En Guerrero han incubado en diferentes regiones del estado actores no estatales  vinculados al crimen organizado que  la misma sociedad  los cataloga como grupos civiles armados. Son  hombres armados que irrumpen en los poblados para arremeter contra familias y comunidades enteras. Atacan a balazos. Buscan hacer el mayor daño posible  y no importa privar de la vida a los ancianos o ancianas; a mujeres, jóvenes, niñas, niños y hasta  bebés. Su armamento es de un alto poder destructor. Dejan una estela de dolor y de  muerte  con el uso letal de sus armas que es la marca más funesta que  dejan  al tomarla comunidad por asalto.

La población  vive presa del terror, porque la autoridad no solo está ausente sino que es parte de este entramado delincuencial. Sus actuaciones  están muy lejos  de generar confianza a una  que sobrevive y anda a salto de mata,  porque la legalidad imperante  protege a los victimarios. Los cuerpos de seguridad y el mismo ejército  han sido incapaces de contener  este desorden institucional porque están llamados a proteger los intereses macroeconómicos y los diferentes giros de la economía criminal que se lavan con los negocios de las trasnacionales. Nunca están en el lugar ni en el momento en que la población requiere protección. En contraste los civiles armados  se desplazan con total libertad a sabiendas de que el camino está bajo su control. Lo más duro y cruento es que se ha normalizado la violencia en nuestro estado. Las mismas autoridades han encontrado argumentos triviales  para explicar las atrocidades  que padecemos. Justifican  su ineptitud y construyen sus discursos  para legitimar el caos y la falta de garantías  a una  población  que vive en el acecho permanente.

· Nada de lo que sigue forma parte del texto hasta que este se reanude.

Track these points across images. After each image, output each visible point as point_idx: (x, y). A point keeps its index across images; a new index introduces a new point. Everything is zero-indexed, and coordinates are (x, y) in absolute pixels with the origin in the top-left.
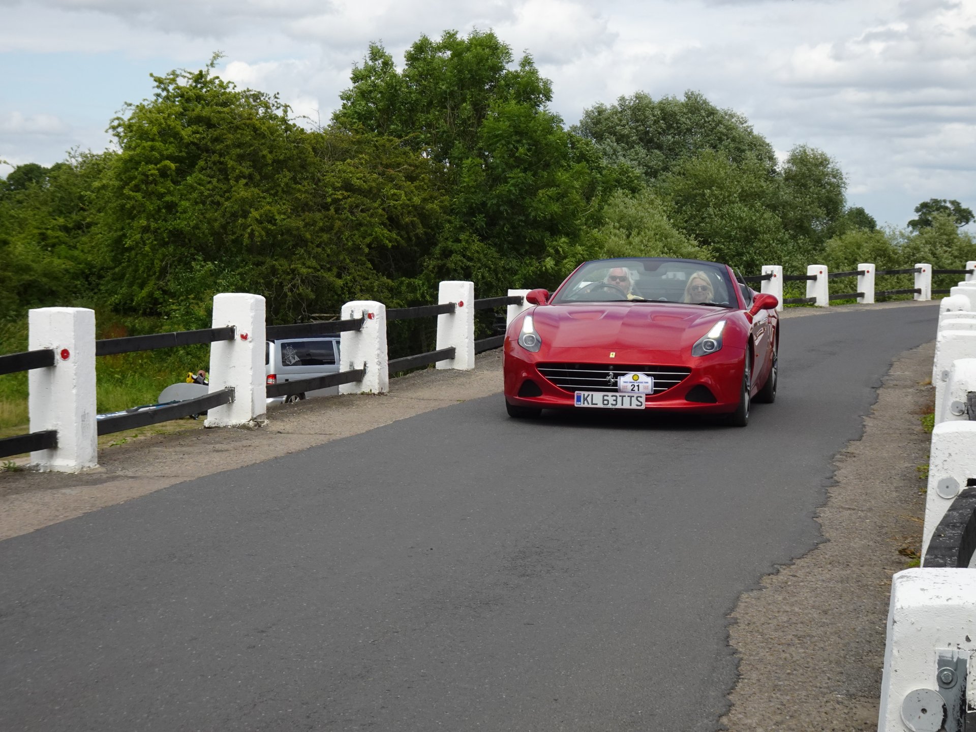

Los civiles armados, como actores  no estatales vinculados al crimen organizado  cabalgan  por todo nuestro estado. Son la amenaza latente para un gran número de comunidades que ante el destino funesto de vivir en la precariedad  y en la lejanía de las instituciones  gubernamentales tienen que resignarse a la fatalidad.

Ante esta escalada de la violencia irrefrenable donde  el poder visible está ausente y más bien se hace cómplice de esta criminalidad  expresada en los civiles armados, los mismos pueblos y comunidades luchan desde sus propios espacios  para recuperar  sus territorios. Resisten  para enfrentar al poder ominoso y a la misma criminalidad,  tanto de las empresas  mineras   que se coluden  con estos grupos civiles, como de las organizaciones delincuenciales. El caso de la minera media luna  es un ejemplo atroz  de cómo una empresa se niega a reparar los daños ocasionados a un grupo de pescadores del Nuevo Balsas y se vale de civiles armados  para impedir  que prospere la protesta y  llegue la solidaridad  de organizaciones hermanas. Esta alianza criminal  entre  una multinacional que a cualquier costo social  y ambiental  quiere extraer el oro con el apoyo de grupos civiles armados que tienen el control del territorio, nos  muestra  cómo en esta región los actores no estatales unen  sus intereses para destruir  un movimiento legítimo que lucha por sus derechos como colectividad y se asume como protector del medio ambiente. Las autoridades estatales en lugar de proteger a los pescadores se alían con la empresa minera y los grupos civiles armados, justificando sus acciones delincuenciales.